Thu Aug 22 07:40:24 EDT 2013

Hi Emmanuel,

On Wed, Aug 21, 2013 at 5:20 PM, Emmanuel Bernard
<emmanuel at hibernate.org> wrote:
> Can you explain to me why you would need a different analyzer for a
> wildcard query? My brain is still tanning on the beach.

Well, it's the Lucene way. Wildcard queries are usually not analyzed
(see QueryParser or what you've done in Hibernate Search to be
consistent with Lucene).

The reason often mentioned is that you can have analyzers removing *
and ? which could be quite annoying for wildcard queries...
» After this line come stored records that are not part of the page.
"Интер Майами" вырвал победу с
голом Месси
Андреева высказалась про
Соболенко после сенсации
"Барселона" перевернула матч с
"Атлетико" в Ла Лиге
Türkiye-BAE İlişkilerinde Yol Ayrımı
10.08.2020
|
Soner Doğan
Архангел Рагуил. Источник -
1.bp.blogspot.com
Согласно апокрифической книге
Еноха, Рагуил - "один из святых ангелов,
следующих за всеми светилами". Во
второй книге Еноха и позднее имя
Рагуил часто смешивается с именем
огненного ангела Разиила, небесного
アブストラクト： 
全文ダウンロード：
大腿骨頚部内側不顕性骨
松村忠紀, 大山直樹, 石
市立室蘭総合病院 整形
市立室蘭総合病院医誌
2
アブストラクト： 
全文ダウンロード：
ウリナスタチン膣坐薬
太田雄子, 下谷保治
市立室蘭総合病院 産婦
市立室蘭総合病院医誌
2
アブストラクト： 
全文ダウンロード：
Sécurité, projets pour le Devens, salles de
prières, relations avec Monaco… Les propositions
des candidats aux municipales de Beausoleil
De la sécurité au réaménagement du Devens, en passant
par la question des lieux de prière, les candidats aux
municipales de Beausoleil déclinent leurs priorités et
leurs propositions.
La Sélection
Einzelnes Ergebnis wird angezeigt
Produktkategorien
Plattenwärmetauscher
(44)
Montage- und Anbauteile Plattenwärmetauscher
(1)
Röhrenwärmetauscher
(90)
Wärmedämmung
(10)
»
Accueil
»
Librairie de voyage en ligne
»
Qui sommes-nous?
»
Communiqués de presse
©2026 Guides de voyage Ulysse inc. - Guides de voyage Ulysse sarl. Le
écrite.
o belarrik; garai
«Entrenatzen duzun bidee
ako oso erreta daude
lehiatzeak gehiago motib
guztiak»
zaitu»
Apart from the filtering, you might also want a different tokenizer
for wildcard queries.

The fact is that you HAVE to "analyze" your search terms to have
results. Typically, we use analyzers to remove the accents and
lowercase the search terms:
- for a standard search, we can pass the search terms as is;
- for the wildcard and fuzzy queries, we are forced to filter the
search terms (lowercase + remove accents) before passing them to
Hibernate Search/Lucene.

That's why I thought having a specific analyzer for this might help.

> Brainstorming here we could do the following
>
> @AnalyzerDef.target
>
> enum AnalyzerTarget { ALL, INDEXING, QUERY, WILDCARD }

Instead of ALL, I would prefer DEFAULT, I think.

> But that would also change the API for the dynamic analyzer I suppose.

Yep,

> It also does not cover the @Analyzer.impl usage.

Yep.

I haven't thought thoroughly about all the consequences of this idea.
It's something which is often in our way so I thought it might be
worth it to mention it and see if people are interested in it.

If so, I can probably prototype something to check what would be the
issues to implement this change.

-- 
Guillaume